Passive broadband Faraday isolator for hybrid integration to photonic circuits without lens and external magnet

Optical isolation based on a non-reciprocal effect is crucial for proper operation of several high-performance photonic devices such as in telecommunications, light detection and ranging, and even quantum platforms. The magneto-optical Faraday rotation is the most commonly used non-reciprocal effect as it offers unique advantages, including broadband operation, wide input optical power range, low insertion losses and high optical isolation, but it is currently not conducive to miniaturization. Two major impediments hinder the direct integration of Faraday isolators into photonic chips: the need for bulky external magnets and the challenging fabrication of low-loss waveguides that would eliminate the need for free-space coupling optics. Here we have addressed both challenges using a new femtosecond laser writing technique to create waveguides within the bulk of latched bismuth-doped iron garnet slabs without altering its magneto-optic functionality. As a result, we have achieved a Faraday rotator waveguide exhibiting <0.15 dB insertion loss with a figure of merit of 346° dB−1. By interposing this Faraday rotator between two 30-μm-thick polarizers, we further demonstrate a miniaturized optical isolator waveguide with >25 dB isolation ratio and <1.5 dB insertion loss over the entire optical telecom C-band for hybrid integration to photonic circuits without lenses and external magnet.
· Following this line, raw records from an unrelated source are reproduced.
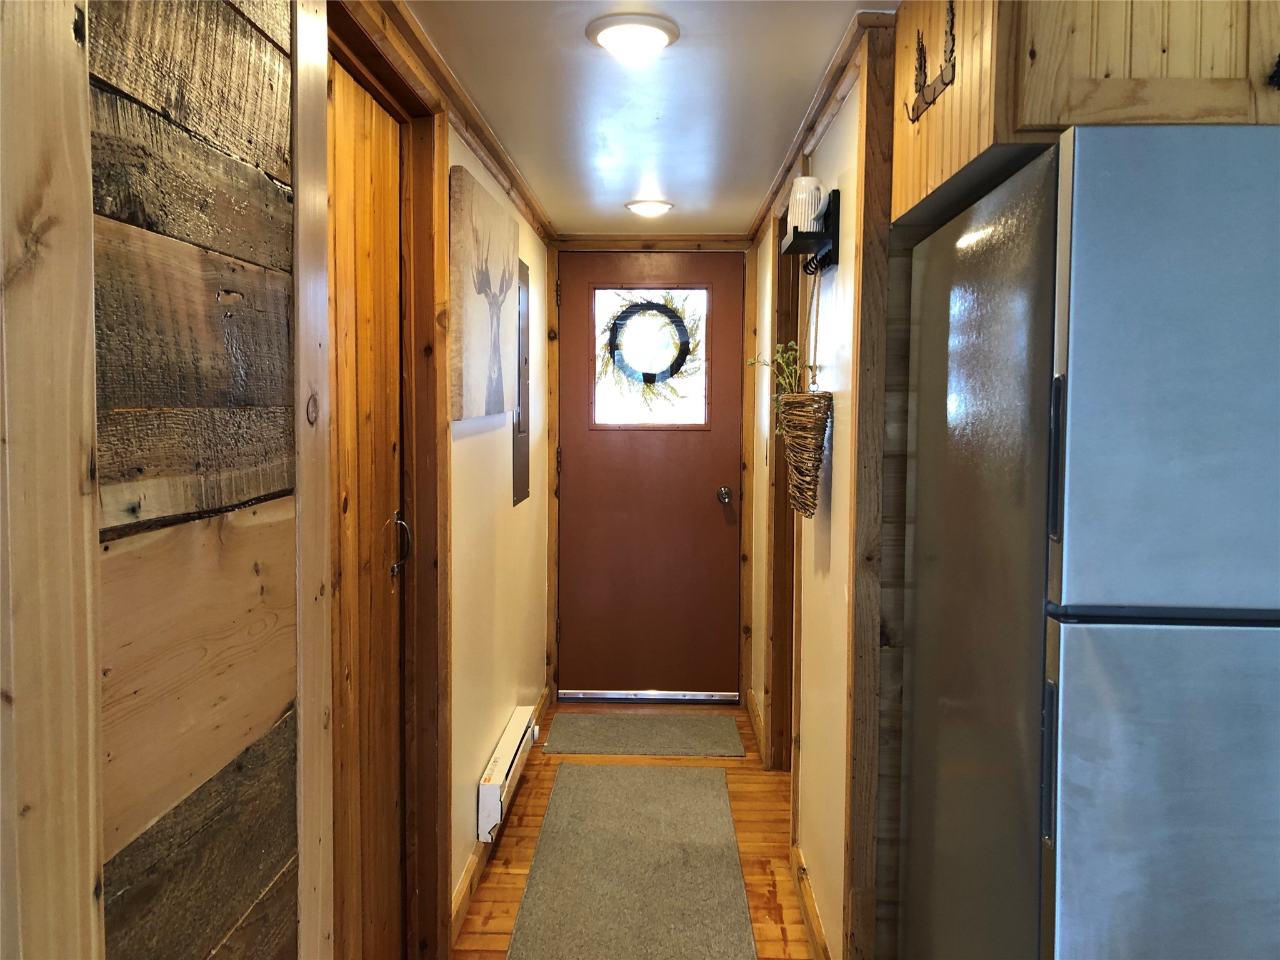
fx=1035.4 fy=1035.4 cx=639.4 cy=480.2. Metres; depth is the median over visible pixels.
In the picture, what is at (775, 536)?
doorway frame
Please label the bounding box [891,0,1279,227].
upper cabinet
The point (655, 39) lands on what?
ceiling light
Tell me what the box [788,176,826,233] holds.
white cup
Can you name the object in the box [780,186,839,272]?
wall shelf
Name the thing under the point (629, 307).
wreath
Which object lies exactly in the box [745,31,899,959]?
right wall
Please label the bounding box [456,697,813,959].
floor
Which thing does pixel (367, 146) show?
wooden door
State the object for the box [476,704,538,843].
baseboard heater
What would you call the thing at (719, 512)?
red door
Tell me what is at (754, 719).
baseboard
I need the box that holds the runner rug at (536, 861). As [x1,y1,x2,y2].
[504,763,753,959]
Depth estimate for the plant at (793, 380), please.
2.71 m
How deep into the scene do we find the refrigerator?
1.29 m
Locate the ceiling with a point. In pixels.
(666, 184)
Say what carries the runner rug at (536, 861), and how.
on the floor
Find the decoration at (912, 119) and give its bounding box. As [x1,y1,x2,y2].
[906,2,956,121]
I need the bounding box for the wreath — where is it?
[599,295,699,404]
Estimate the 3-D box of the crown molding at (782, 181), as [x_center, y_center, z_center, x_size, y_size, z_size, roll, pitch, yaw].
[0.466,-0.975,3.165,0.053,0.059,2.371,0,4,2]
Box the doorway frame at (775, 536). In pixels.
[766,196,802,774]
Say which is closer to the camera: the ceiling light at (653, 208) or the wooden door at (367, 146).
the wooden door at (367, 146)
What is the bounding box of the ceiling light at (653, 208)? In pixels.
[624,198,674,216]
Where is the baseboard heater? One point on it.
(499, 780)
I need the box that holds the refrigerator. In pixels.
[900,120,1279,959]
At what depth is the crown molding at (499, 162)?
2.58 m
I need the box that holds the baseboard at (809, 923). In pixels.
[790,845,831,959]
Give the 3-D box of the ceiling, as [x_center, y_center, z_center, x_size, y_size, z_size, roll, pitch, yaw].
[0.671,-0.923,1.294,3.292,0.102,7.046,0,4,2]
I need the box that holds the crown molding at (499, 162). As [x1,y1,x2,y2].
[354,0,558,245]
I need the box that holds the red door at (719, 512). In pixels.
[554,252,744,700]
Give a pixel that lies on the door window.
(621, 404)
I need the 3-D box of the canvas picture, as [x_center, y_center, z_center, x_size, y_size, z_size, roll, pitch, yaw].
[-0.439,-0.499,3.015,0.040,0.632,0.844,0,4,2]
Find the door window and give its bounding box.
[591,287,710,428]
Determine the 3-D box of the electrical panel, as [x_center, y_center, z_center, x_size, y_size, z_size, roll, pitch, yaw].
[-0.431,-0.354,3.823,0.024,0.883,0.364,0,4,2]
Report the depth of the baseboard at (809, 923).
2.70 m
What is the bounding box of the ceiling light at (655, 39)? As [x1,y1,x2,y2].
[586,13,679,60]
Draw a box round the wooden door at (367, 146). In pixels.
[328,52,406,956]
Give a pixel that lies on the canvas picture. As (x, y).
(497, 361)
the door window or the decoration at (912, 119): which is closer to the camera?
the decoration at (912, 119)
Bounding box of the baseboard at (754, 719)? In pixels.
[745,687,765,762]
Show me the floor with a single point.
(512, 829)
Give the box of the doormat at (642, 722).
[539,711,744,756]
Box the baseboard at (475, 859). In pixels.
[448,697,548,950]
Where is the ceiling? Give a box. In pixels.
[401,0,896,236]
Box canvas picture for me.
[450,163,520,421]
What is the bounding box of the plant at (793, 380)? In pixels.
[748,343,806,430]
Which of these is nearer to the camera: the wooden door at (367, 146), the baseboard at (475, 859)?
the wooden door at (367, 146)
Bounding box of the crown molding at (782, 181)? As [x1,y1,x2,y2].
[748,5,895,243]
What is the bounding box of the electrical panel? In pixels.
[511,258,531,506]
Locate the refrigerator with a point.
(1079, 305)
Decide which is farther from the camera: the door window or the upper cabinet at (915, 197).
the door window
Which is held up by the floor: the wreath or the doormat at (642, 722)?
the doormat at (642, 722)

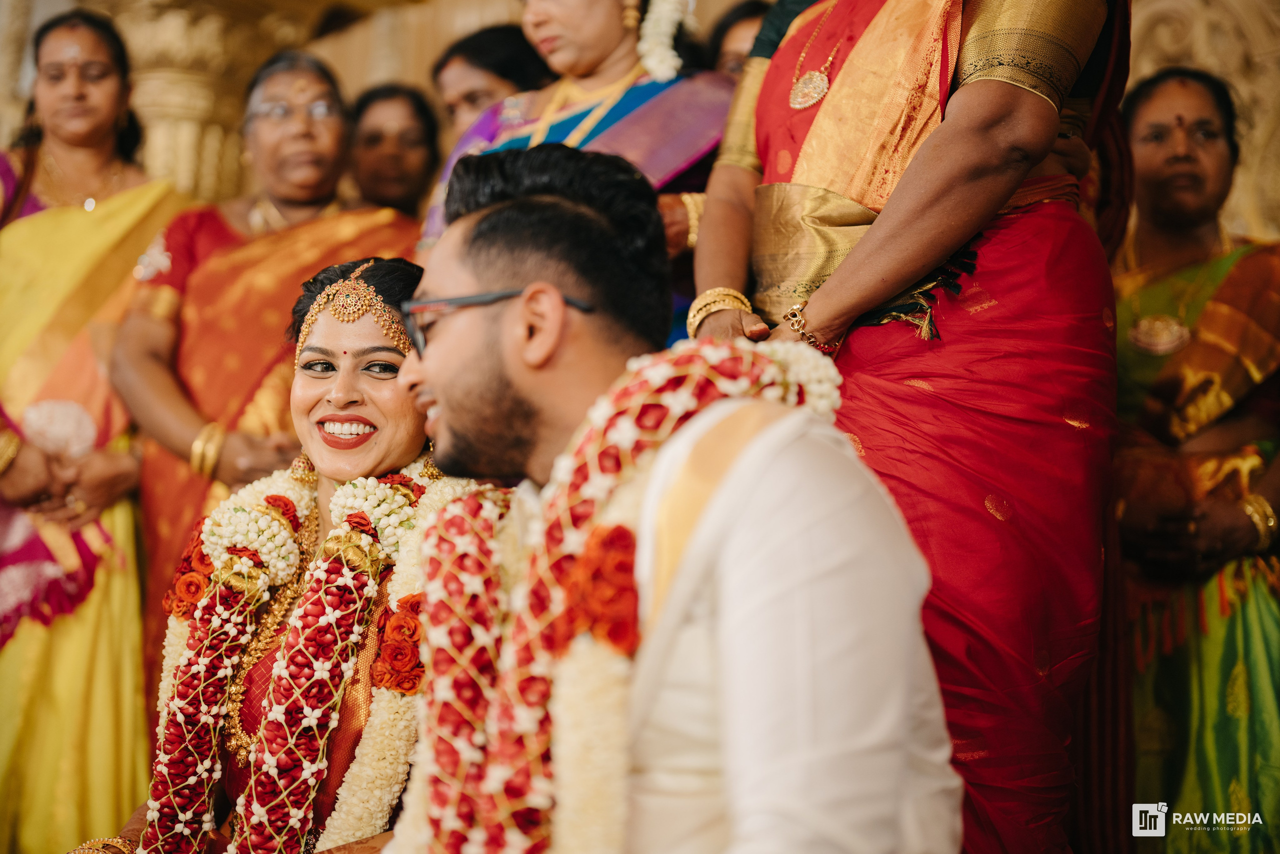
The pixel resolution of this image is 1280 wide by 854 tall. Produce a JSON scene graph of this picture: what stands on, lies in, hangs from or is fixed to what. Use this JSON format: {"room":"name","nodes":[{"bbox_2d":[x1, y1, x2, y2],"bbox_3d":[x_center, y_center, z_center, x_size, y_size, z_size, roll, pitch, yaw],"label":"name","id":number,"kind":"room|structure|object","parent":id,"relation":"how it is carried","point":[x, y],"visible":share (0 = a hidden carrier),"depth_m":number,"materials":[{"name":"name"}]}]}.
{"room":"event hall","nodes":[
{"label":"event hall","id":0,"kind":"room"},
{"bbox_2d":[0,0,1279,247],"bbox_3d":[-0.118,-0.712,6.176,6.190,3.806,0.680,0,-4,14],"label":"wall","id":1,"kind":"structure","parent":0,"point":[499,6],"depth_m":6.35,"materials":[{"name":"beige stone"}]},
{"bbox_2d":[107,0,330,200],"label":"column","id":2,"kind":"structure","parent":1,"relation":"attached to","point":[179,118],"depth_m":6.70,"materials":[{"name":"stone"}]},
{"label":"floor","id":3,"kind":"structure","parent":0,"visible":0},
{"bbox_2d":[0,5,198,853],"bbox_3d":[-1.320,0.142,4.096,0.629,2.069,0.882,1,-4,1],"label":"woman","id":4,"kind":"object","parent":3,"relation":"on","point":[101,90],"visible":0.78,"depth_m":3.99},
{"bbox_2d":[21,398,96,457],"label":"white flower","id":5,"kind":"object","parent":4,"relation":"in","point":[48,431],"visible":0.69,"depth_m":3.98,"materials":[{"name":"white"}]},
{"bbox_2d":[113,47,417,673],"bbox_3d":[-0.810,0.127,4.044,0.696,1.854,0.734,-2,-4,31],"label":"woman","id":6,"kind":"object","parent":3,"relation":"on","point":[211,222],"visible":0.57,"depth_m":3.98},
{"bbox_2d":[80,257,484,851],"bbox_3d":[-0.394,0.362,2.492,0.662,1.155,0.966,0,-4,14],"label":"woman","id":7,"kind":"object","parent":3,"relation":"on","point":[344,409],"visible":0.68,"depth_m":2.52},
{"bbox_2d":[133,458,451,853],"bbox_3d":[-0.417,0.436,2.436,0.658,0.795,0.385,0,-4,14],"label":"flower garland","id":8,"kind":"object","parent":7,"relation":"on","point":[171,790],"visible":0.7,"depth_m":2.43,"materials":[{"name":"plant"}]},
{"bbox_2d":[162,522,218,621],"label":"red rose","id":9,"kind":"object","parent":8,"relation":"attached to","point":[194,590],"visible":0.49,"depth_m":2.61,"materials":[{"name":"red plant"}]},
{"bbox_2d":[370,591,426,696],"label":"red rose","id":10,"kind":"object","parent":8,"relation":"attached to","point":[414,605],"visible":0.63,"depth_m":2.35,"materials":[{"name":"red plant"}]},
{"bbox_2d":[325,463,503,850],"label":"flower garland","id":11,"kind":"object","parent":7,"relation":"on","point":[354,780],"visible":0.59,"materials":[{"name":"plant"}]},
{"bbox_2d":[345,83,443,221],"bbox_3d":[-0.729,-0.424,5.156,0.451,1.068,0.542,1,-4,2],"label":"woman","id":12,"kind":"object","parent":3,"relation":"on","point":[417,135],"visible":0.43,"depth_m":5.15},
{"bbox_2d":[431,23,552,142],"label":"woman","id":13,"kind":"object","parent":3,"relation":"on","point":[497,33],"visible":0.41,"depth_m":4.68},
{"bbox_2d":[428,0,730,335],"bbox_3d":[-0.106,-0.234,3.583,0.656,1.634,0.649,0,-4,14],"label":"woman","id":14,"kind":"object","parent":3,"relation":"on","point":[564,115],"visible":0.34,"depth_m":3.61},
{"bbox_2d":[636,0,693,80],"bbox_3d":[0.049,-0.902,3.783,0.152,0.343,0.149,0,-4,14],"label":"flower garland","id":15,"kind":"object","parent":14,"relation":"on","point":[675,18],"visible":0.83,"depth_m":3.77,"materials":[{"name":"white plant"}]},
{"bbox_2d":[383,130,959,851],"bbox_3d":[-0.008,0.313,1.800,0.646,1.209,0.755,0,-4,14],"label":"man","id":16,"kind":"object","parent":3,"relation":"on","point":[442,282],"visible":0.96,"depth_m":1.64},
{"bbox_2d":[403,333,848,853],"bbox_3d":[-0.025,0.360,1.732,0.499,0.827,0.439,0,-4,14],"label":"flower garland","id":17,"kind":"object","parent":16,"relation":"on","point":[725,352],"visible":0.73,"depth_m":1.70,"materials":[{"name":"plant"}]},
{"bbox_2d":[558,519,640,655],"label":"red flower","id":18,"kind":"object","parent":17,"relation":"attached to","point":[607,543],"visible":0.75,"depth_m":1.63,"materials":[{"name":"red plant"}]},
{"bbox_2d":[703,0,773,76],"bbox_3d":[0.315,-0.557,4.406,0.440,0.975,0.509,0,-4,14],"label":"person","id":19,"kind":"object","parent":3,"relation":"on","point":[727,26],"visible":0.16,"depth_m":4.45},
{"bbox_2d":[698,0,1130,853],"bbox_3d":[0.434,-0.136,2.713,0.753,2.389,0.702,-2,-5,37],"label":"woman","id":20,"kind":"object","parent":3,"relation":"on","point":[993,85],"visible":0.85,"depth_m":2.55},
{"bbox_2d":[1108,66,1279,853],"bbox_3d":[1.151,0.196,3.609,0.619,1.816,0.790,1,-4,-4],"label":"woman","id":21,"kind":"object","parent":3,"relation":"on","point":[1143,108],"visible":0.8,"depth_m":3.53}
]}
Using a new femtosecond laser writing technique, researchers inscribed waveguides within latched bismuth-doped iron garnet, enabling a Faraday rotator waveguide exhibiting <0.15 dB insertion loss and a figure of merit of 346° dB−1. This enabled a miniaturized optical isolator waveguide with >25 dB isolation ratio and <1.5 dB insertion loss over the entire optical telecom C-band, without lenses or an external magnet.